Enunciado:
Continúa el texto sobre madres e hijas que se prostituyen juntas en los burdeles, empezando justo después de su última frase.

Texto de estudio:
La clave está en interiorizar que somos unas putas a las que nadie va a querer nunca

Rojina, prostituta

No en vano, ya es madre de una hija de dos años. La pequeña es fruto del matrimonio infantil al que fue obligada Shika cuando tenía 12 años. “Mis padres se separaron cuando yo tenía dos años. Como mi madre no podía cuidar de mí, pensó que lo mejor era casarme”, justifica la adolescente. La intención de su progenitora era evitar que cayese en las mismas redes de la prostitución que terminaron atrapándola a ella. Pero no funcionó. “Mi marido era un adicto a las drogas y le abandoné el año pasado”. Shika decidió entonces mudarse al Town Brothel con la niña y ayudar allí a su madre. “Ella tiene ya 32 años y apenas logra clientes. Yo, sin embargo, no tengo problema para conseguir unos siete al día. Así que ahora cuido yo de todas nosotras”, cuenta con orgullo.

Shika no es la única chica que trabaja con su madre en el burdel. A Lipi y Labonno les une el mismo parentesco y alquilan su cuerpo en el C&B Ghat. “Somos once hermanos y mi familia es pobre, así que me casaron cuando era una niña”, cuenta la madre, Lipi. “Mi marido murió de tuberculosis después de haber pasado una larga temporada en la cárcel, así que acepté la propuesta de una madame”, recuerda. En el burdel quedó embarazada de Labonno, que nació en la misma habitación en la que fue concebida. Después de haber cumplido los 17, sabe que no conseguirá escapar de esas cuatro paredes. “En un tiempo soñé con viajar al extranjero y huir de todo esto. Ahora me conformo con lograr que mi hermana pequeña —que tiene cinco años y está internada en el hogar de SMS— no tenga que vivir lo mismo que nosotras”.

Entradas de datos
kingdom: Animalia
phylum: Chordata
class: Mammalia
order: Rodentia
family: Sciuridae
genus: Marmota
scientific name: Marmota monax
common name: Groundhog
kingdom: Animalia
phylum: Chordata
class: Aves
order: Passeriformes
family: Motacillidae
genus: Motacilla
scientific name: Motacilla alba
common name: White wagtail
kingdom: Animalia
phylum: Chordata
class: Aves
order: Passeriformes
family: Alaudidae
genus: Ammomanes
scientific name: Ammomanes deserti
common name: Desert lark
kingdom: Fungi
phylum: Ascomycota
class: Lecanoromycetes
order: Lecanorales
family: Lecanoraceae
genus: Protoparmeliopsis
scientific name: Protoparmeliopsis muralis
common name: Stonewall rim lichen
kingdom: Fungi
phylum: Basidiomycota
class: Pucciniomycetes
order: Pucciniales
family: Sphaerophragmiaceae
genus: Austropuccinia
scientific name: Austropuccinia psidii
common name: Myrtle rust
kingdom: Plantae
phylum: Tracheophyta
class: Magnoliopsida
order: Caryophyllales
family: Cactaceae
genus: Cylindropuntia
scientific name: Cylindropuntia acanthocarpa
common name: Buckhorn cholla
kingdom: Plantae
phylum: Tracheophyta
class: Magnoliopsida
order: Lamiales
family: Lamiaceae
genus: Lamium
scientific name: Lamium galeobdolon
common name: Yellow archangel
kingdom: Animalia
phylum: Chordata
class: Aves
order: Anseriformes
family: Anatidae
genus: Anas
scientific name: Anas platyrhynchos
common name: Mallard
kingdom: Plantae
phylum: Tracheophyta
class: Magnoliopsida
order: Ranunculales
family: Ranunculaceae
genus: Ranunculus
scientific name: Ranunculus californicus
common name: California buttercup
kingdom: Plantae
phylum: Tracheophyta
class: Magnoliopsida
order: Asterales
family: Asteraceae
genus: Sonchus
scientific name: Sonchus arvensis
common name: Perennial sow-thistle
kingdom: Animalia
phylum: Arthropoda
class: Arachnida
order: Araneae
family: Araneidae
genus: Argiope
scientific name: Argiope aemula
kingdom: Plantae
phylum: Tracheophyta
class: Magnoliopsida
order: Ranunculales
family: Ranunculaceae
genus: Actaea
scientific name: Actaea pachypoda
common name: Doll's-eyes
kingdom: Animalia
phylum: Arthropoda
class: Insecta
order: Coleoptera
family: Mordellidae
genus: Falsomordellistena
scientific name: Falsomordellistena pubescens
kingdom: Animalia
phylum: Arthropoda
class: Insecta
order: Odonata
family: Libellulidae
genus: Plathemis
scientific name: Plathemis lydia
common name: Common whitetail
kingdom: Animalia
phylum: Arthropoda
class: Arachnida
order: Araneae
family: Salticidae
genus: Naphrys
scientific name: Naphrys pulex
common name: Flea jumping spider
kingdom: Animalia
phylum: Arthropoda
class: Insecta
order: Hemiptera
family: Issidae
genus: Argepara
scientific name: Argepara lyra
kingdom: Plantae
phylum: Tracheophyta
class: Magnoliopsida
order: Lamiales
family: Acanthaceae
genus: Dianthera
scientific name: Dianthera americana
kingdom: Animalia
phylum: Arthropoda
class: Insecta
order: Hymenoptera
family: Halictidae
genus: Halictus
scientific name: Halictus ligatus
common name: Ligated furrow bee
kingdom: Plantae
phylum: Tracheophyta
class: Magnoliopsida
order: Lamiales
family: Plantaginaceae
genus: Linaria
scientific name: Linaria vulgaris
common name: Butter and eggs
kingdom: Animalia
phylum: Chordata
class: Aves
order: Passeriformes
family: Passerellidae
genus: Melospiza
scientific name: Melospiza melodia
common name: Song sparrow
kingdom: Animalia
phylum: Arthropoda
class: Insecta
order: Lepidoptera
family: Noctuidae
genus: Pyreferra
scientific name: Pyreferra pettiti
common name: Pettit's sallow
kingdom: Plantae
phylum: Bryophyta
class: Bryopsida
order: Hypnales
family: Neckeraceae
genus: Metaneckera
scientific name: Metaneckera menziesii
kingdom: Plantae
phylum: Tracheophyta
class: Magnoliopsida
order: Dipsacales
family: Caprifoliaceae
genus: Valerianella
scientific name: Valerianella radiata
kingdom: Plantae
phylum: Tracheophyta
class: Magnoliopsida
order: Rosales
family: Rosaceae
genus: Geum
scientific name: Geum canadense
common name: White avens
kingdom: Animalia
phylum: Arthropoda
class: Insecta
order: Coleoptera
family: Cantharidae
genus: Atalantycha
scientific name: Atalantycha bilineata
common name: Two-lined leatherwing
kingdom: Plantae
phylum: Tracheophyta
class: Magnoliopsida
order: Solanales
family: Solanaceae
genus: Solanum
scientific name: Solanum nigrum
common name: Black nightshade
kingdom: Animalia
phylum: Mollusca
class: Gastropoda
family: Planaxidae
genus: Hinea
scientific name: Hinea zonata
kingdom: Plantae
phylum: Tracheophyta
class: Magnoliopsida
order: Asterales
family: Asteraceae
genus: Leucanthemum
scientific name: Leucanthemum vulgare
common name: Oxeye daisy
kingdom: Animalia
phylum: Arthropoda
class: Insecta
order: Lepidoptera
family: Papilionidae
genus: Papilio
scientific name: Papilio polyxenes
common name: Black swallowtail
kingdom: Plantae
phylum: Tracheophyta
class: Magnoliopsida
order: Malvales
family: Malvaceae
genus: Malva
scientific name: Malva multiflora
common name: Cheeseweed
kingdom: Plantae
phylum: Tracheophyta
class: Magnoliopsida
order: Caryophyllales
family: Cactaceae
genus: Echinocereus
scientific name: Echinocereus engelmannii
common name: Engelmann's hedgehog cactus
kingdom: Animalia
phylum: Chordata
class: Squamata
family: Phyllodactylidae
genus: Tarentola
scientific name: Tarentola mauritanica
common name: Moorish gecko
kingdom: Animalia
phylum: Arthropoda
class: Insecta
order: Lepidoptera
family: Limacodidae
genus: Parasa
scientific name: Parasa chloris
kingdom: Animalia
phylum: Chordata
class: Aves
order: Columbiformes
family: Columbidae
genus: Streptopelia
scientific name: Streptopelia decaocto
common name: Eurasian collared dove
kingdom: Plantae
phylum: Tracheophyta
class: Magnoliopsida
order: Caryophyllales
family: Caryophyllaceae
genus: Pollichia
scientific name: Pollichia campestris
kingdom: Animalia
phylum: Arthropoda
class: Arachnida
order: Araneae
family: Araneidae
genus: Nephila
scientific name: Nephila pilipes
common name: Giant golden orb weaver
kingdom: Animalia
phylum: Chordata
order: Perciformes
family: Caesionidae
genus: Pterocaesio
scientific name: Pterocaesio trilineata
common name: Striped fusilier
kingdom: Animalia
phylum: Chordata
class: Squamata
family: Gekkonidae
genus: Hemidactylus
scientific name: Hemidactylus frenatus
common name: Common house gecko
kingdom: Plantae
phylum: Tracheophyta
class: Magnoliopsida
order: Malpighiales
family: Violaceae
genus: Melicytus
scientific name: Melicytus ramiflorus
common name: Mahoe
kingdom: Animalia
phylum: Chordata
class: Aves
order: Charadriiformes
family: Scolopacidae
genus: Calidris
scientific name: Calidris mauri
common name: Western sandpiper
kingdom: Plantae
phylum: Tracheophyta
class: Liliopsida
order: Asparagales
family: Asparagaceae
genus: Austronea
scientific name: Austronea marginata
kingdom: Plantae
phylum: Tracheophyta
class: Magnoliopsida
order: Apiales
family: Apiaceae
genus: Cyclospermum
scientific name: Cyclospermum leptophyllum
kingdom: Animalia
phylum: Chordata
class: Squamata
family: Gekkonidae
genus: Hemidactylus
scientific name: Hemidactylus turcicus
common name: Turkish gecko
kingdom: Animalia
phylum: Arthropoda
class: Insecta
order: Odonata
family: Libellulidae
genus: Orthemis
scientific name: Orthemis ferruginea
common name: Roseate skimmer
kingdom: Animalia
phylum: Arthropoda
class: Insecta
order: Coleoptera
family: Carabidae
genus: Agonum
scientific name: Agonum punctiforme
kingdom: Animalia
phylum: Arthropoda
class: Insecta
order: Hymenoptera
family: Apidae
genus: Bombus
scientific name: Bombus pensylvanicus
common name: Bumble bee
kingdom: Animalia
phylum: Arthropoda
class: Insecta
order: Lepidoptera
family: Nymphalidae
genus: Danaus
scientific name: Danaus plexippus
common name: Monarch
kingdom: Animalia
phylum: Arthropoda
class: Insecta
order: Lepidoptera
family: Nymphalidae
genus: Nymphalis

Respuesta:
La mayor amenaza que sufren todas es la que presentan las enfermedades de transmisión sexual (ETS). No en vano, las mujeres sufren lo que denominan la crisis del condón. “En un principio eran gratuitos, luego estuvieron subvencionados, pero ahora no hay ningún tipo de ayuda para obtenerlos y los precios han aumentado tanto que los clientes no quieren ponérselos”, critica Labonno. Aunque su precio sigue siendo de apenas unos céntimos de euro, sirve de excusa para practicar sexo sin protección, lo que augura un preocupante aumento de las ETS.

De siete mujeres a las que entrevistamos hace cinco años, solo una ha logrado dejar el burdel

“Se demuestra que las campañas de concienciación tienen un efecto puntual que desaparece cuando acaban. El Gobierno no destina medios suficientes a la educación de niños y jóvenes, lo cual puede provocar un grave problema en el futuro”, analiza Syamal Prakash Adhikary, cofundador de SMS y marido de Mondal. Por si fuese poco, la crisis económica global también ha hecho que los presupuestos de las ONG hayan caído en picado. “Las donaciones internacionales se han desmoronado, sobre todo tras la crisis de los refugiados en Europa, y es complicado mantener los diferentes proyectos que tenemos en marcha”, reconoce Farah Kabir, directora de Action Aid en Bangladesh. “Tratamos de compensarlo con aportaciones locales, pero no es suficiente”. Así, poco a poco la situación se va erosionando.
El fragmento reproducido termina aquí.